On the other hand, in order to reduce the amount of buffer uploads all the necessary state changes would have to be saved in an array until they can finally be used. This method also imposed an unacceptable overhead.
Fortunately, uploading uniform arrays is very fast and doesn't cause GPU stalls, so now the engine puts the vertex data per primitive into a uniform array and uses a static vertex buffer to index the array in the vertex shader.
This method offers the same performance as immediate mode but only uses core profile features.
After thinking about it for a day or so I believe it's the best option to remove all compatibility code because it's a major obstacle for a transition to a core profile.
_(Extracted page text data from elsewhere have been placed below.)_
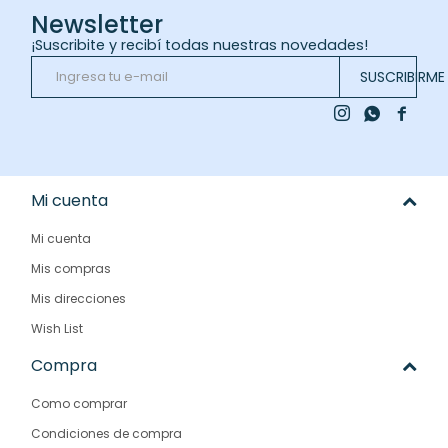
Newsletter
¡Suscribite y recibí todas nuestras novedades!
SUSCRIBIRME



Mi cuenta
Mi cuenta
Mis compras
Mis direcciones
Wish List
Compra
Como comprar
Condiciones de compra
This means it won't work anymore on anything that doesn't support OpenGL 4.0, but I don't think this is a problem. On older NVidia cards performance gains could not be seen and on older AMDs using the vertex buffer was even worse as long as it got mixed with immediate mode rendering.
- replaced GLUs texture scaling with our own function. This is only used to scale down textures larger than what the hardware can handle so we do not need a dependency to an essentially deprecated library for it.